Ages 3-7: Reading Raven
This app provides a self-paced reading experience that uses phonics, games and voice overs to help kids improve their reading and spelling. Features include tracing letters and words to help with letter recognition and sentence-building. Parents can also customize the levels on the app for different ages to adapt as kids build reading comprehension.
Age 3-8: Duolingo ABC
Designed to make reading fun and minimize discouragement, Duolingo ABC’s lessons are bite-sized—taking 5 minutes or less—trial-and-error games that teach kids to read independently. The app poses questions mid-story to help with reading comprehension. Other tools include predicting story events, which helps keep young readers stay engaged. With a curriculum aligned with Common Core Standards for Grades K-2, teachers like the app to help kids who struggle with reading. Parents praise it for helping their kids build confidence in their reading abilities.
Age 3-8: Letterschool
Originally conceived as an after-class tool to help kids absorb what they learned in class, Letterschool has grown into an app available in 12 languages used at over 5000 schools. But most parents love it for its gorgeous animations with fun effects that pop up as children draw each letter. Subtle audio cues correct kids as needed.
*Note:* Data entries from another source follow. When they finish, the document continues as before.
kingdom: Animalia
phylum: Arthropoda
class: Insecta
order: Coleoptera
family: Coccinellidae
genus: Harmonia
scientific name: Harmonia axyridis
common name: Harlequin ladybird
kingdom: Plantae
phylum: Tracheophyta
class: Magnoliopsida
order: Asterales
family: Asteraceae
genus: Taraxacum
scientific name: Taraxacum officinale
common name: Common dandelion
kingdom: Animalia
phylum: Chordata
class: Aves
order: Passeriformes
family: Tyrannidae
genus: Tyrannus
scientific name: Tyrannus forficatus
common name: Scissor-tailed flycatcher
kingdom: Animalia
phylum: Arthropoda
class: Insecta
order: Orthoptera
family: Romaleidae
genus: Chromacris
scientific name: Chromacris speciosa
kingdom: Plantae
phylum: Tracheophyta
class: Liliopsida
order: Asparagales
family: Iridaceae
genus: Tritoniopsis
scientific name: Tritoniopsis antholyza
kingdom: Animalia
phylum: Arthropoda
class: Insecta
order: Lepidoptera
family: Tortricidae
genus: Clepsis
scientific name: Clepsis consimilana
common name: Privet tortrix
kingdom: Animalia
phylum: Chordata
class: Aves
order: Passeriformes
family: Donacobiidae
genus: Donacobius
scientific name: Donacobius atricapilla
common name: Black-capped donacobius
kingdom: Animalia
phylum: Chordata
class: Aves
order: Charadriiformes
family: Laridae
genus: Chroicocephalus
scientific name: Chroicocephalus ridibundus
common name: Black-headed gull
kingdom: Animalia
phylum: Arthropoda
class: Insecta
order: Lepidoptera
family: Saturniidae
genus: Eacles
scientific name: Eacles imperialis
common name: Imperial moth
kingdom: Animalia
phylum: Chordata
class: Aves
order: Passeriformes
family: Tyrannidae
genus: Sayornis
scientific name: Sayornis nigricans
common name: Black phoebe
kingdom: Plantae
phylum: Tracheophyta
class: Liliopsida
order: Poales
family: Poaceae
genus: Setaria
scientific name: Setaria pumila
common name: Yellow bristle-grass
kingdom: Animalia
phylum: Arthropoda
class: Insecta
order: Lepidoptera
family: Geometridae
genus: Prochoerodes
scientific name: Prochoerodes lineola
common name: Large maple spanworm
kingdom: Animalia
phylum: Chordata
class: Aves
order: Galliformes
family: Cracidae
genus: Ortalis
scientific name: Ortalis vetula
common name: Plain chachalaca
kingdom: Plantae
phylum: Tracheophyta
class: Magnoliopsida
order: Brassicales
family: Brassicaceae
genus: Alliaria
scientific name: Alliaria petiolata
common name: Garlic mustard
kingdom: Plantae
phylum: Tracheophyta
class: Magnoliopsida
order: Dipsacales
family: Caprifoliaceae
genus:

Age 4 and up: Blending Board
Designed to help kids with dyslexia, the Blending Board app uses phonics to teach simple and multisyllabic words. By creating a deck of phonemes, kids get comfortable with sounds and syllables, which can make reading less intimidating.
Age 4-9 and 10+: Reading Horizons
With two versions—one for young readers and another for young adults—Reading Horizons uses visual cues and a sequential method of teaching letters and phonics to encourage language fluency. Some schools have incorporated the app into their curriculum, but at-home users will appreciate its science-backed approach. The app is also helpful for ESL learners, dyslexic readers, and those with special needs.
Age 7-10: Bluster
This vocabulary-building app sends kids on a timed quest to match words while battling weather disturbances like thunderstorms and tornadoes. Single-player mode offers a chance to match rhyming words, prefixes, suffixes and adjectives, but kids can team up for vocabulary challenges in collaborative mode—or challenge each other in versus mode.
Age 4-11: Starfall
Founded by an adult reader who never forgot his childhood struggles with reading due to dyslexia, Starfall offers a fun, educational reading experience for kids. The untimed lessons build gradually as kids meet reading milestones like letter recognition, phonics and vocabulary. Kindergarten lessons focus on ABC rhymes, colors and nursery-rhyme sing-alongs, while grades 1-5 incorporate songs and games like crossword puzzles to help kids with reading skills.
Age 2-13: Reading Eggs
Requiring no prior reading knowledge before use, Reading Eggs trains new and struggling readers to enjoy the journey of learning to read. Unlike some apps, the alphabet isn’t taught in order: Instead, sounds and common words used to make sentences are emphasized. Children will enjoy the animations, characters and golden egg rewards as they make progress, while parents will appreciate the progress reports as their kids learn (which can be saved with an online subscription).